Restoring the lives of war victims
Twenty six year old Nancy Auma was walking to her aunt’s home in Paicho, some 30km from Gulu town in northern Uganda, when she was forcibly abducted by rebels of the Lords Resistance Army (LRA).
Back then in 1999, the LRA’s 17 year rebellion was in its tenth year. Thousands had died and as many as 1.2 million people were living in crowded camp settlements depending on humanitarian assistance from aid agencies including the United Nations.
- 574 beneficiaries in Acholi – who had been mutilated during the 17- year Lords Resistance Army conflict - accessed free reconstructive plastic surgery, giving them a new lease of life.
- A grant of $170,000 was provided to the African Youth Network (AYINET) for the project by the UN’s Peace Building Programme (PBP) for Northern Uganda.
- The Peace Building Programme (PBF) was jointly implemented by UNDP (as lead agency) and the United Nations Children’s Fund (UNICEF), United Nations Office of the High Commissioner for Human Rights and, United Nations Population Fund (UNFPA)
Thousands were abducted, tortured, sexually abused and forced to work as labourers. And many more like Auma were mutilated and left with physical and emotional scars, a gruesome reminder of their painful ordeal.
The rebels had kept Nancy alive, but when she became too weak and couldn’t keep up with the pace as they marched to their hideout bases, another abducted child was ordered to cut off her lips, nose and ears.

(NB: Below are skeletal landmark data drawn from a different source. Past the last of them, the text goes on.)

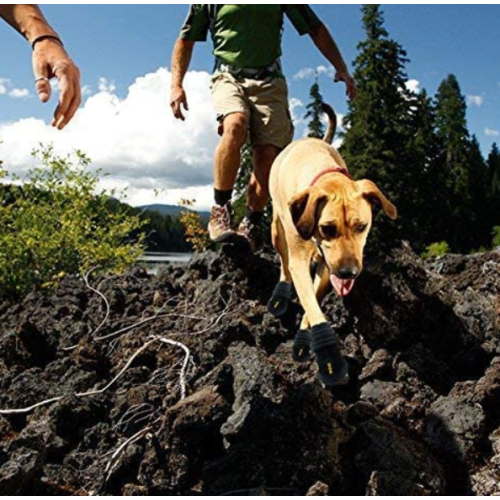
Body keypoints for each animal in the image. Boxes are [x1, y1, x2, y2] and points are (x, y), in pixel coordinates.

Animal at [268, 104, 396, 386]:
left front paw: (304, 341)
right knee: (283, 262)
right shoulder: (300, 260)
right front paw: (330, 358)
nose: (348, 273)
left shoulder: (328, 269)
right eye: (327, 228)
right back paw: (280, 294)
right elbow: (310, 301)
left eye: (362, 226)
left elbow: (312, 302)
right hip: (276, 229)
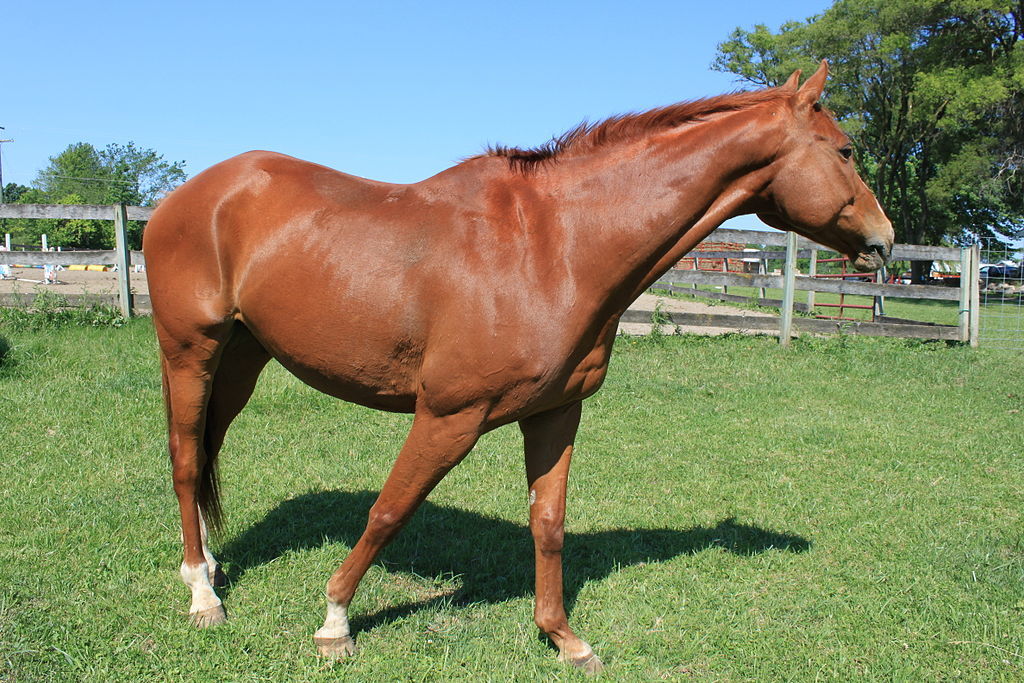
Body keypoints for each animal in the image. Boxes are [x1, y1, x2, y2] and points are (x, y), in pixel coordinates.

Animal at [143, 61, 892, 673]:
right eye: (846, 151)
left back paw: (208, 565)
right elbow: (389, 510)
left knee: (207, 453)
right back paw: (203, 594)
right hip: (190, 351)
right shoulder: (449, 416)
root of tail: (190, 195)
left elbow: (548, 525)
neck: (555, 246)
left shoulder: (556, 413)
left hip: (243, 358)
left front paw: (564, 638)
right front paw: (335, 621)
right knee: (185, 456)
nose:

Nancy has been undergoing a series of reconstructive surgeries to restore her face with the help of several organisations, including the UN’s Peace Building Programme (PBP) for Northern Uganda which provided a grant of $170,000 to the African Youth Network (AYINET) to reconstruct her lips and fund surgeries of other war victims in the Acholi sub region.
A total of 574 beneficiaries – men, women and children - have undergone reconstructive surgery, medical rehabilitation as well as counselling to heal both their emotional and physical scars.
AYINET also carried out a mapping study to identify other victims in need of support across the region to establish how best to meet their needs.
“Overall, the victims mapping exercise was aimed at outlining a process to support more victims or survivors of war with urgent medical needs in Acholi with the view that other development partners could be brought on board in future to provide further support knowing who, where, and what support is needed”, says Richard Musinguzi, the Programme Manager and UNDP focal point for the Peace Building Programme.
An end of project evaluation of beneficiaries indicates that many have found greater acceptance in their communities and are more positive about the future.
A number of children who had stopped schooling due to severe disfigurement have resumed their studies, while several women who had separated from their husbands have been re-united.
“We have even those who were severely injured are now actively contributing to the community leadership, supporting fellow victims and the counseling process has also contributed to reconciliations in homes and communities,” adds Musinguzi.
The UN joint Peace Building Programme started in January 2011 and ended in December 2012. The programme was jointly implemented by UNDP, United Nations Children’s Fund (UNICEF) as lead agency, United Nations Office of the High Commissioner for Human Rights and, United Nations Population Fund (UNFPA).